→ **Work to complete**: Your answer must be every line of the data that contains "down".

→ **Dataset section**:
##########

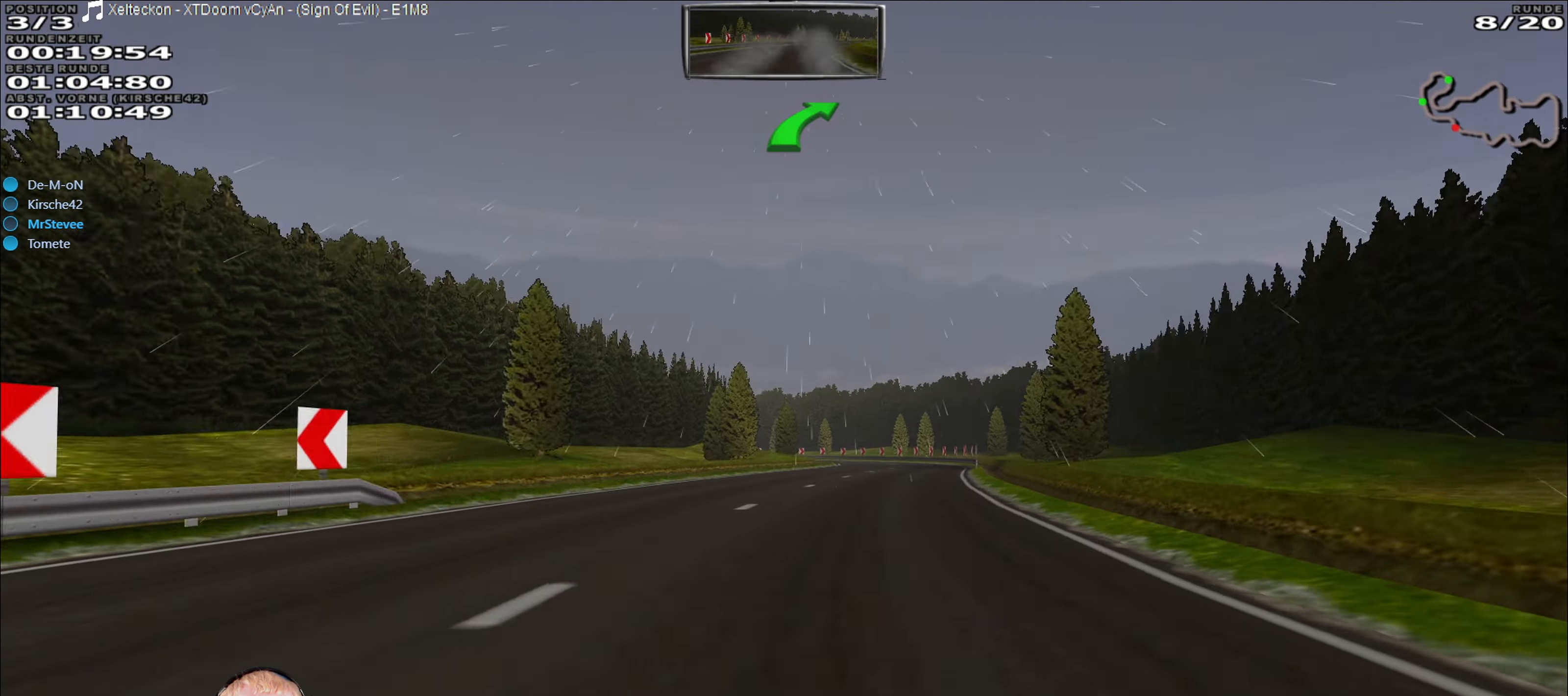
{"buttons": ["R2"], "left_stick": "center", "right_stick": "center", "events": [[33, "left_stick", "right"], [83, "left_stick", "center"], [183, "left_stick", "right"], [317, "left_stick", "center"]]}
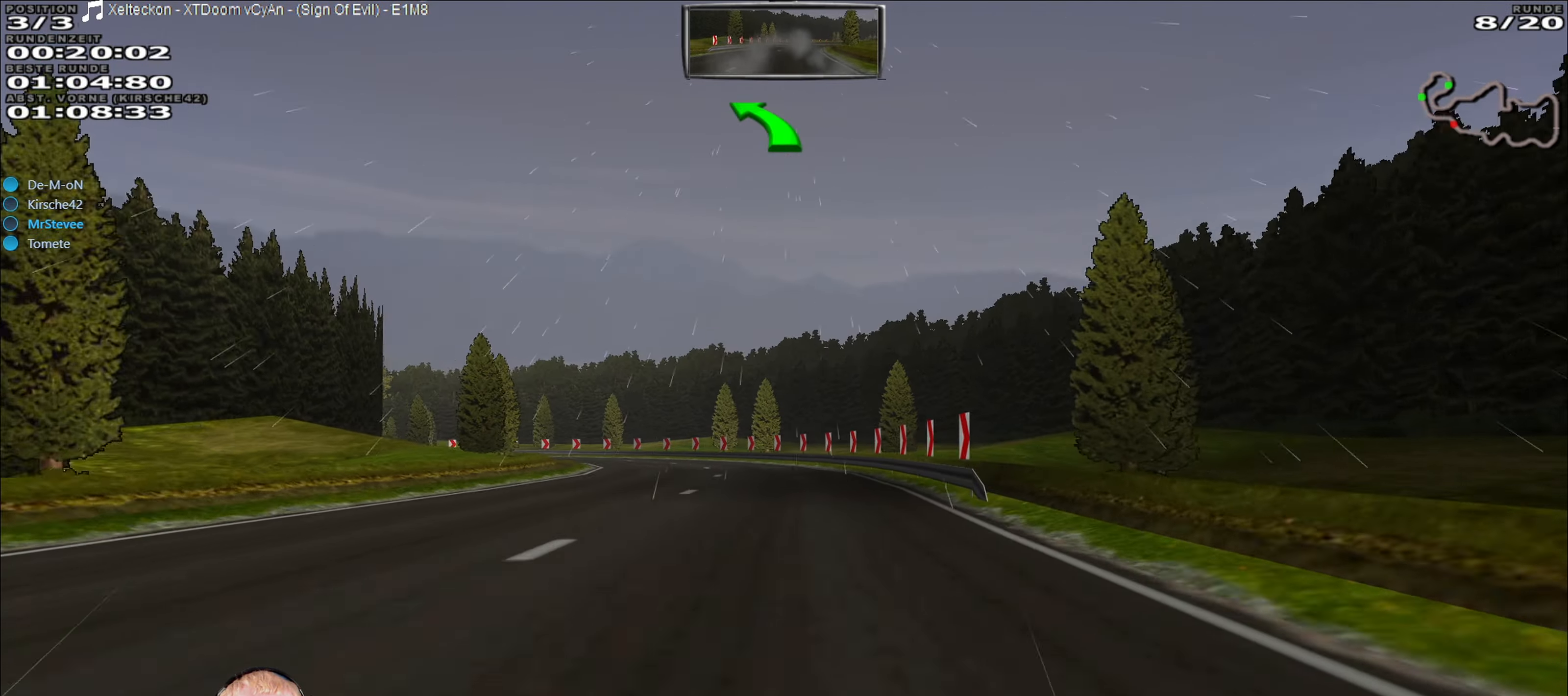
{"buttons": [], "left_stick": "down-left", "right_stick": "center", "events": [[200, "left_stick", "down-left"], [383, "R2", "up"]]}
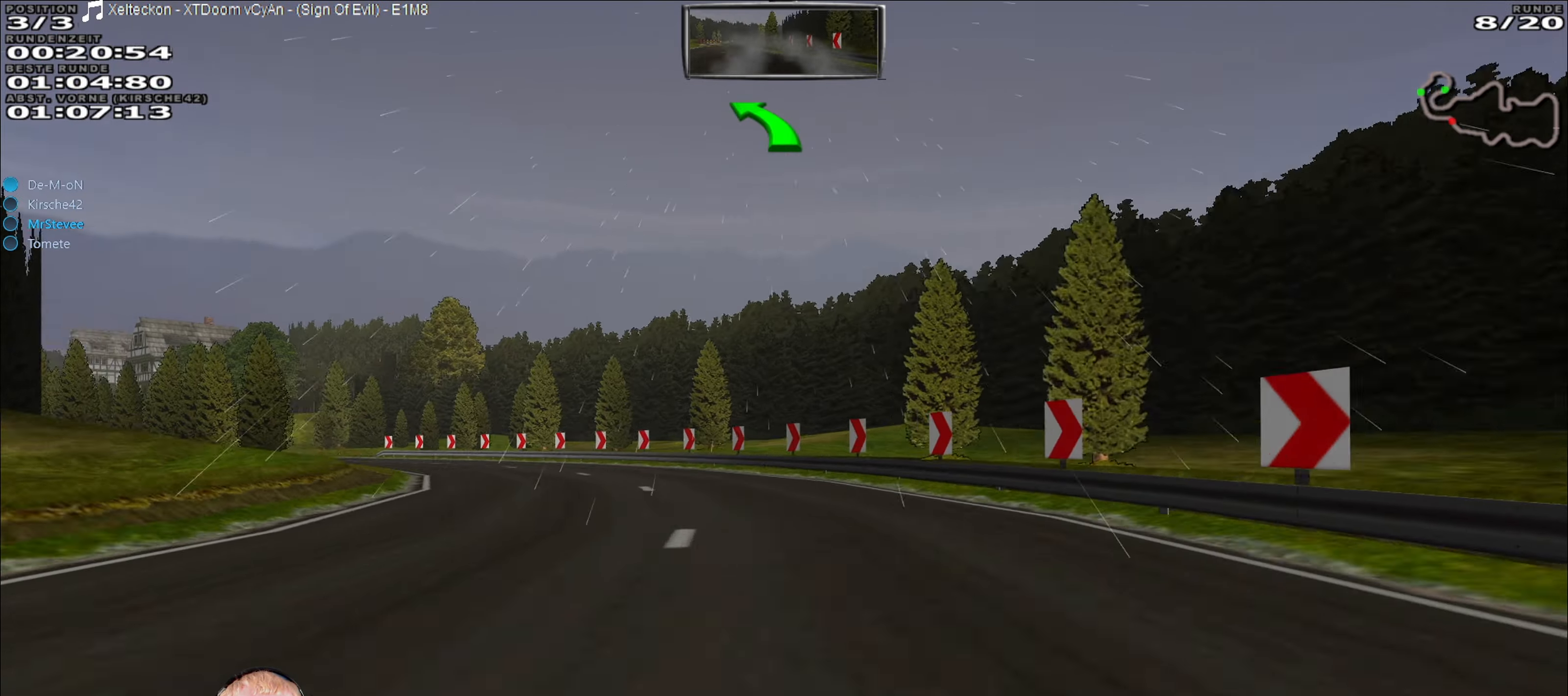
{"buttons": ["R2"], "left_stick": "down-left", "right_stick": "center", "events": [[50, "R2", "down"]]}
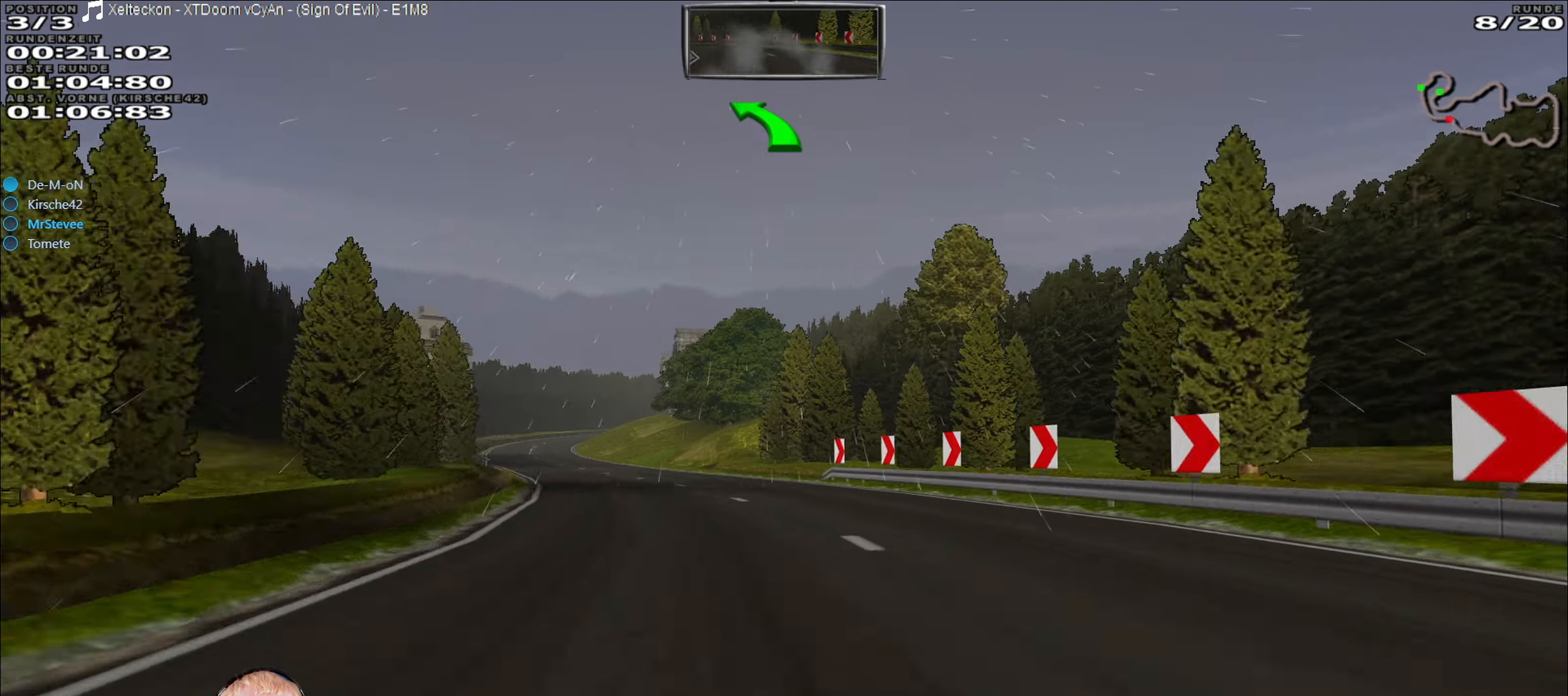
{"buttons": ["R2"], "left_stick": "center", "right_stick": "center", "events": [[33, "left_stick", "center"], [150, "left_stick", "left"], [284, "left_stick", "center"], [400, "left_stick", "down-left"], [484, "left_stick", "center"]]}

##########

→ **Your response**:
{"buttons": [], "left_stick": "down-left", "right_stick": "center", "events": [[200, "left_stick", "down-left"], [383, "R2", "up"]]}
{"buttons": ["R2"], "left_stick": "down-left", "right_stick": "center", "events": [[50, "R2", "down"]]}
{"buttons": ["R2"], "left_stick": "center", "right_stick": "center", "events": [[33, "left_stick", "center"], [150, "left_stick", "left"], [284, "left_stick", "center"], [400, "left_stick", "down-left"], [484, "left_stick", "center"]]}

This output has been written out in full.